Not so long ago, Google’s London-based AI unit, DeepMind, decided to take on a real challenge – beating the world’s StarCraft professionals in their own game. On Friday, January 25, we saw what has been happening in DeepMind’s HQ in London, the United Kingdom.
- DeepMind’s AlphaStar defeats StarCraft II professionals Dario “TLO” Wünsch and Grzegorz “MaNa” Komincz with 10-1
- AlphaStar plays slower than players and reacts with roughly the same speed to new developments
- The AI managed to cram 200 years of gaming in just seven days of training
AlphaStar Is Smarter than a Rat
In 2017, Facebook’s Head of AI Research, Yann LeCun, reassured people that progress in the realm of artificial intelligence wasn’t quite as impressive as luddites would have us think.

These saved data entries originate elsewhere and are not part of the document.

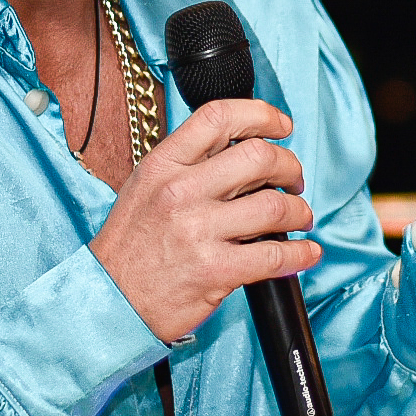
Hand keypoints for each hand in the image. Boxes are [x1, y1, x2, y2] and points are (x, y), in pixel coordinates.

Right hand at [92, 97, 320, 343]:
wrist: (110, 300)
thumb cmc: (131, 246)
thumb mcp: (146, 188)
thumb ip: (188, 163)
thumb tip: (241, 147)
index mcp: (163, 165)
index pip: (218, 118)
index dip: (261, 115)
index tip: (281, 126)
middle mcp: (180, 192)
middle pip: (259, 157)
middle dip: (290, 167)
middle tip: (294, 180)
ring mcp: (198, 231)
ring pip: (275, 205)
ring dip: (299, 210)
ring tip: (299, 217)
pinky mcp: (215, 271)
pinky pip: (275, 255)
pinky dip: (301, 254)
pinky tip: (305, 253)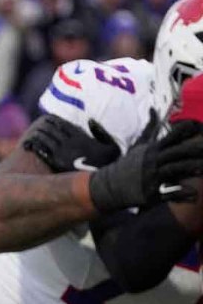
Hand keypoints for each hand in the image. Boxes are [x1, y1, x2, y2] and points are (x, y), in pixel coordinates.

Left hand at [21, 113, 119, 172]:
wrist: (101, 181)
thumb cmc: (108, 164)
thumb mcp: (111, 146)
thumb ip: (101, 132)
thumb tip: (90, 121)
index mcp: (80, 137)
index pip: (62, 124)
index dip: (53, 120)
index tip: (47, 119)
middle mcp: (69, 143)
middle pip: (51, 130)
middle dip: (43, 127)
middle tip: (38, 127)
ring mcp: (62, 153)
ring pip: (44, 139)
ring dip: (37, 135)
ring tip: (32, 135)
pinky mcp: (56, 163)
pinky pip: (42, 151)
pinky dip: (35, 145)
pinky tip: (29, 144)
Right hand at [88, 112, 202, 211]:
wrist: (109, 187)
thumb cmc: (128, 165)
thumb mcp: (138, 145)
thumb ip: (150, 128)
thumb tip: (154, 109)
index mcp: (152, 150)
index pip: (171, 136)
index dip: (184, 131)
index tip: (196, 127)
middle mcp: (153, 162)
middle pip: (176, 153)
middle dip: (192, 150)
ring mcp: (152, 177)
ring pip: (174, 170)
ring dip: (190, 169)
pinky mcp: (151, 193)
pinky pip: (168, 193)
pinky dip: (181, 193)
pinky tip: (194, 194)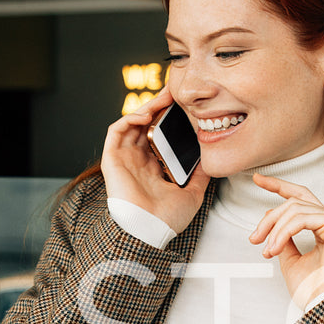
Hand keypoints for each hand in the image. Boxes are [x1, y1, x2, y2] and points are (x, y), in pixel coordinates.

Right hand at [99, 87, 209, 235]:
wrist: (150, 232)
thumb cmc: (167, 219)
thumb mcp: (192, 192)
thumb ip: (200, 175)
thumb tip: (211, 160)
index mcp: (152, 168)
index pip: (158, 135)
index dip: (167, 118)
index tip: (183, 105)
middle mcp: (136, 161)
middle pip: (145, 124)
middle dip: (158, 106)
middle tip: (174, 92)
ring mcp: (123, 159)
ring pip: (132, 123)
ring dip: (146, 107)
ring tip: (163, 98)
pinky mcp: (112, 159)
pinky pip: (116, 130)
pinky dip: (129, 118)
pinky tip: (146, 114)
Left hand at [248, 173, 323, 306]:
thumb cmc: (313, 290)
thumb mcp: (290, 261)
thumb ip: (283, 240)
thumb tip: (272, 222)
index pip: (301, 197)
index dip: (278, 186)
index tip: (257, 179)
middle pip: (294, 201)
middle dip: (269, 217)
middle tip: (254, 238)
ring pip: (294, 209)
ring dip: (274, 230)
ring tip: (267, 250)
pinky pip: (301, 218)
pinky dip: (283, 232)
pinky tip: (275, 247)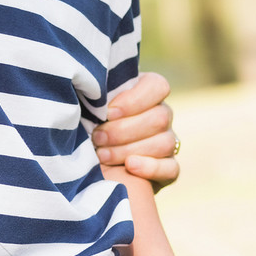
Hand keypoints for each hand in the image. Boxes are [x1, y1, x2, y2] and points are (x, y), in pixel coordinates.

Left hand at [93, 71, 178, 187]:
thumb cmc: (84, 125)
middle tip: (97, 138)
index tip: (108, 113)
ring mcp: (167, 142)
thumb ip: (96, 96)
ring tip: (102, 155)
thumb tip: (93, 88)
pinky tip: (129, 166)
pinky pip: (171, 168)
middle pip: (159, 118)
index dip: (134, 100)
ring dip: (129, 150)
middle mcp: (161, 116)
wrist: (84, 161)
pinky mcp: (167, 169)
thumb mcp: (88, 106)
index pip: (157, 86)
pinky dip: (150, 168)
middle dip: (123, 131)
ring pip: (164, 143)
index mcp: (146, 93)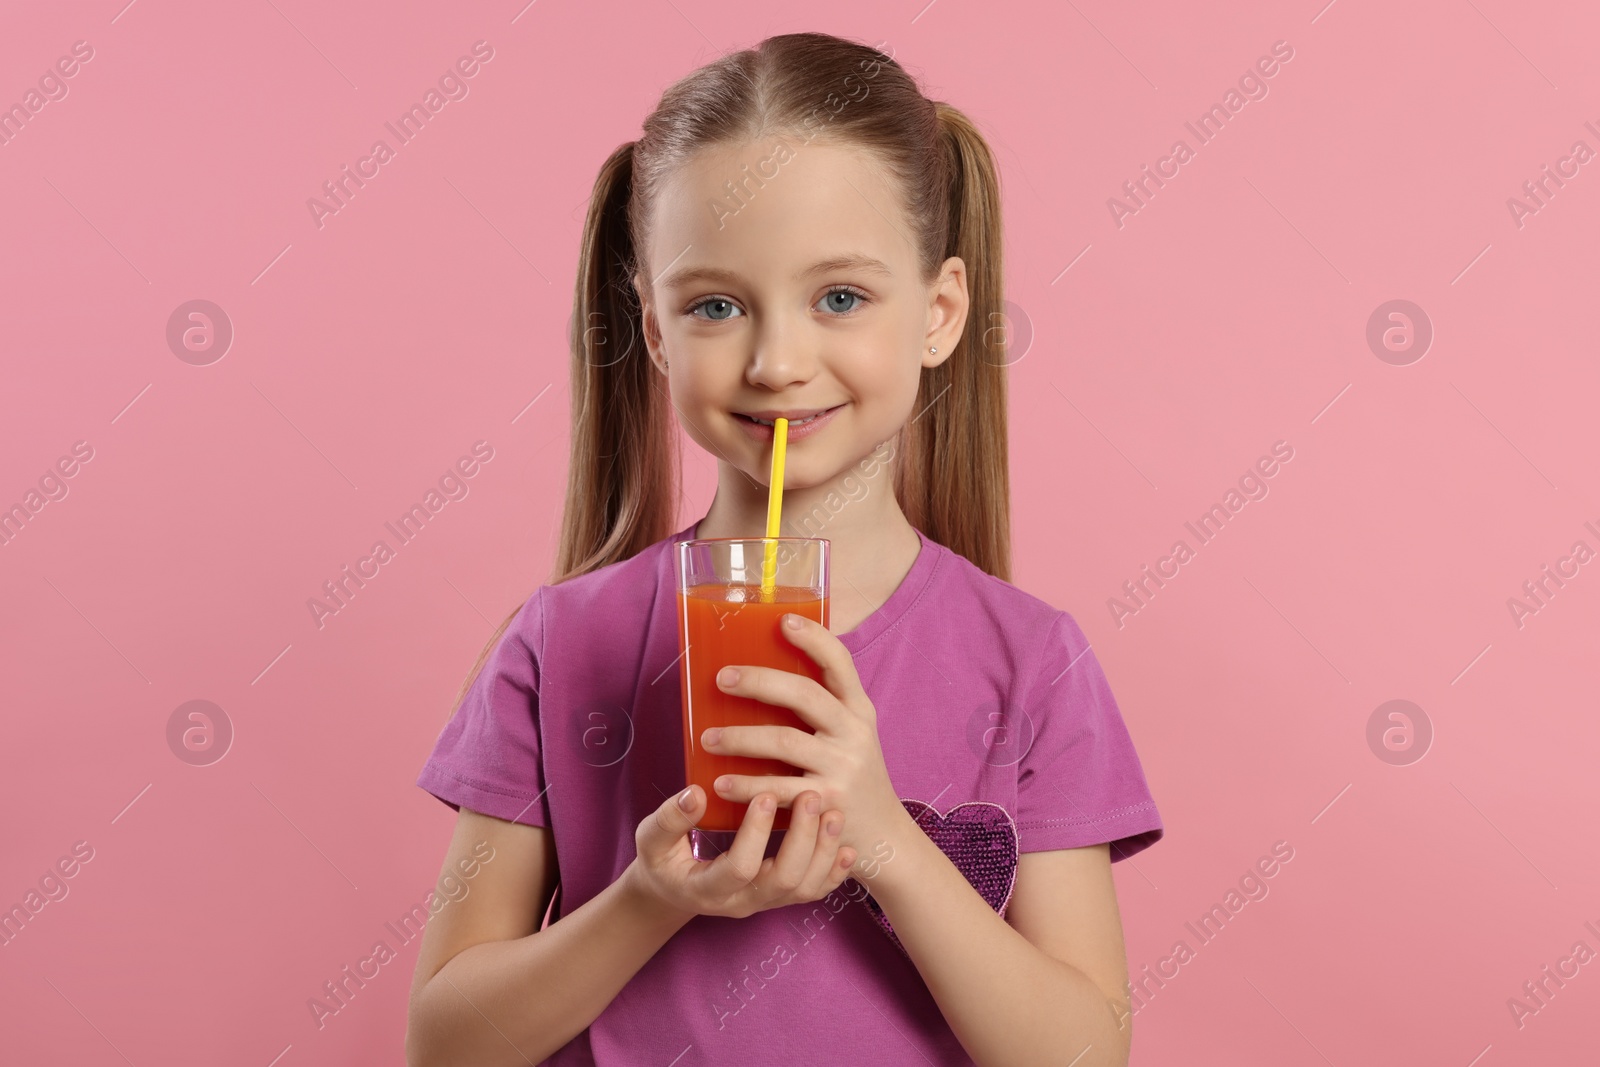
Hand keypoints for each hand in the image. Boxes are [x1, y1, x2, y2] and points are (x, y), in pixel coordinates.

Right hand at [626, 784, 857, 920]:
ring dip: (824, 852)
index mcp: (708, 889)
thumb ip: (669, 819)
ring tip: (834, 813)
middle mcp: (742, 902)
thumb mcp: (651, 841)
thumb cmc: (662, 860)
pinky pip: (814, 892)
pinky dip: (834, 872)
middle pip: (784, 880)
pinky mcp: (781, 897)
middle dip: (802, 838)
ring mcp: (765, 902)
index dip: (755, 833)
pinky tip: (847, 847)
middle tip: (811, 795)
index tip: (765, 793)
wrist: (675, 889)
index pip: (740, 867)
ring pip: (805, 889)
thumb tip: (696, 793)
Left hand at [700, 612, 907, 864]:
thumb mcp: (851, 735)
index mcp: (858, 710)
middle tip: (722, 679)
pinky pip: (779, 790)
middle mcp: (854, 734)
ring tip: (708, 737)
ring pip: (785, 742)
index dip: (813, 639)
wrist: (885, 836)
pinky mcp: (828, 804)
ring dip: (741, 737)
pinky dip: (746, 786)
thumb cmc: (854, 776)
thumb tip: (761, 675)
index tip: (782, 620)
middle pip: (806, 696)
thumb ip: (822, 709)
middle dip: (760, 682)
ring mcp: (843, 768)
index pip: (840, 663)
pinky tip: (720, 782)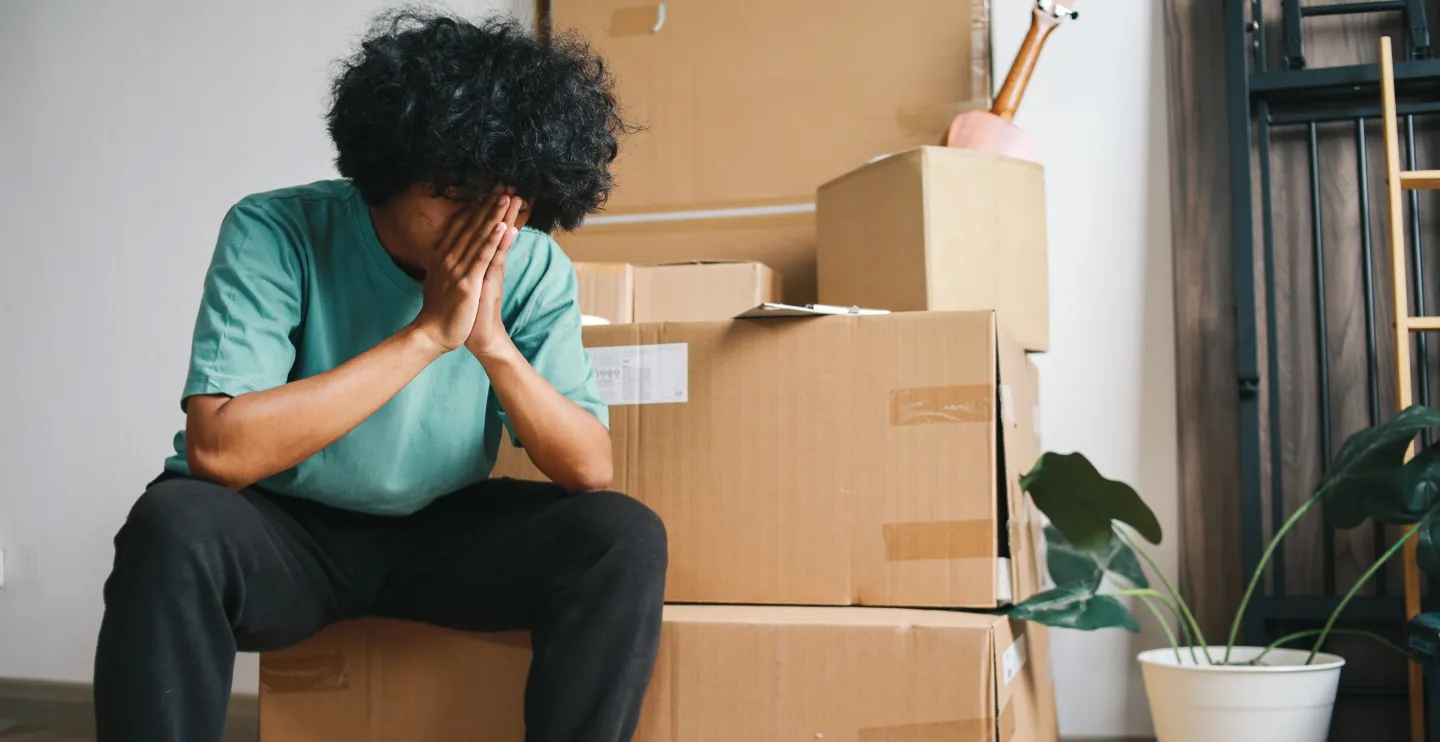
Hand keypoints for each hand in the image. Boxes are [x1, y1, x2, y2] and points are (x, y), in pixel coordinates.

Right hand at [409, 189, 519, 352]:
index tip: (488, 191)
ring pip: (479, 238)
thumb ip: (444, 265)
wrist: (434, 334)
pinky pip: (483, 258)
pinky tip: (502, 227)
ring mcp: (457, 270)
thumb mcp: (438, 281)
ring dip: (494, 216)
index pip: (460, 226)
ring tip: (506, 198)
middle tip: (503, 186)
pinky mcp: (467, 283)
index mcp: (443, 257)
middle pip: (471, 227)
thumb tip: (444, 254)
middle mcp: (449, 259)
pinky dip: (493, 241)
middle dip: (488, 205)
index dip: (475, 208)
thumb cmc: (439, 311)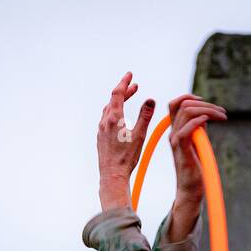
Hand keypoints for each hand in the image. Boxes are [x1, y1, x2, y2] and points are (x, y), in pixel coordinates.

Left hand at [97, 71, 154, 209]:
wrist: (112, 175)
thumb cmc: (127, 158)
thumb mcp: (140, 135)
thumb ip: (145, 116)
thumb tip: (150, 100)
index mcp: (114, 118)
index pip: (118, 93)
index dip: (124, 82)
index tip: (130, 75)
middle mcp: (105, 122)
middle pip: (113, 100)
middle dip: (124, 92)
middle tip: (135, 86)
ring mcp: (101, 130)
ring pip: (108, 110)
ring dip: (118, 102)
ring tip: (128, 99)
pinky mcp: (100, 138)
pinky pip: (106, 120)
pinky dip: (114, 112)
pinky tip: (120, 118)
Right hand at [167, 94, 226, 214]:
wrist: (191, 189)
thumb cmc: (196, 168)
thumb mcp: (198, 142)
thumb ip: (199, 128)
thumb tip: (205, 114)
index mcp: (176, 130)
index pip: (176, 104)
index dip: (190, 97)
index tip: (207, 104)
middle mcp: (173, 133)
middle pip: (183, 104)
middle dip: (205, 103)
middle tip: (222, 113)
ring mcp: (176, 141)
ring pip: (185, 112)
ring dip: (207, 110)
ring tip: (222, 117)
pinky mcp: (181, 151)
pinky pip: (185, 131)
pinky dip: (198, 122)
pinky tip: (209, 122)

‘In terms of general intelligence, we’re not even close to a rat,’ Mr. LeCun pointed out. Fast forward to January 25, 2018, and Google has arrived to introduce chaos to the StarCraft universe.
Developed in London, the United Kingdom, the DeepMind project set out to defeat the world’s best StarCraft II players.
It has succeeded.
But how did it all happen? Turns out that if you give “a rat” 200 years to plot your defeat (this is the equivalent of how much time DeepMind spent learning the game in the seven-day window), you must at least be a little worried.
Besides, rats are one of the few species to possess meta cognition, i.e. they are aware of their ability to think.
And lastly, AlphaStar is no rat. It’s an AI agent(s) with a central neural network using reinforced learning to constantly improve itself.
What Happened in London?
The DeepMind teamknew that it would need to test their brainchild against the elite of the StarCraft community. Even though the scenario was somewhat limited, with the agent(s) being able to play only Protos versus Protos, the results were quite astonishing, as the games revealed.
First, DeepMind invited Dario “TLO” Wünsch, a German Zerg player from Team Liquid. Visibly uneasy, TLO set out to face his incorporeal opponent. First game in, TLO lost, followed by four defeats. The result stood at 5-0.
That was the first test DeepMind’s AlphaStar had passed. Understandably, TLO wasn’t a Protos player, which put him at a slight, even though unlikely, disadvantage.
A Few Drinks Later – Call a Bonafide Protos
Emboldened by their success, DeepMind Head of Research, David Silver, and his team agreed to re-train DeepMind to face off a genuine professional player of the Protos persuasion. That’s when the team brought in Grzegorz “MaNa” Komincz on December 19 for the ultimate test.
MaNa expected a realistic 4-1 in his favour, but what was an anticipated victory turned out to be a debacle with 5 games going in the way of AlphaStar.
The Science Behind It All
We can briefly outline what happened in the games, giving you the highlights of how AlphaStar (to the point where a non-expert can understand) dominated the world’s SC II elite.
Mr. Silver offered a detailed explanation and took numerous questions during the live cast on Friday, helping the audience understand how Alpha Star worked.
To start with, AlphaStar took only a week (seven days) to learn all it knew. It required for DeepMind to expedite the speed at which the game can be played, allowing the agent to cram in as much as 200 years’ worth of StarCraft experience.
Next, it was interesting how AlphaStar trained for the game. For a day or two, the machine would just watch replays, which got it up to a Platinum level, Mr. Silver said. Once there, DeepMind hosted an AlphaStar League where multiple iterations of the software played against each other.
Put simply, there were multiple agents playing against TLO and MaNa – 11 in fact. Understandably, there were many questions about whether the computer was getting an unfair advantage, which were disproved by Mr. Silver.
For starters, the agents were playing “slower” than human counterparts, or at least they carried out fewer actions.
This meant that it wasn’t all necessarily about being quicker than a human in order to defeat the world’s StarCraft elite. Another important distinction was that DeepMind took roughly the same time (slower) than humans to react and assess a situation.
What then made AlphaStar so powerful? Some assumed it was the overhead view of the map that the agents had. In simple words, AlphaStar was able to perceive the entire game without having to click between screens, although assessment of a situation and execution needed to be done by going to a specific camera. Mr. Silver explained that players and AlphaStar switched roughly 30 screens each minute of a game.
So, now developers wanted to put the game to the ultimate test. MaNa came back to face off a re-trained agent. This time, DeepMind had told the agent to emulate human play and deal with situations camera-by-camera instead of having the overhead view.
When the final game came, MaNa was prepared. Pushing out of his base after surviving a costly harass, MaNa managed to pin down the AI by continuously dropping units in his main base, which forced the AI to retrieve.
Unable to come up with an effective strategy, AlphaStar got stuck in a loop, allowing MaNa to out-tech it and destroy it in one final swift attack.
MaNa has revenged humans and defended the honor of Team Liquid, but AlphaStar has learnt a new lesson.
How many before there’s nothing new to learn?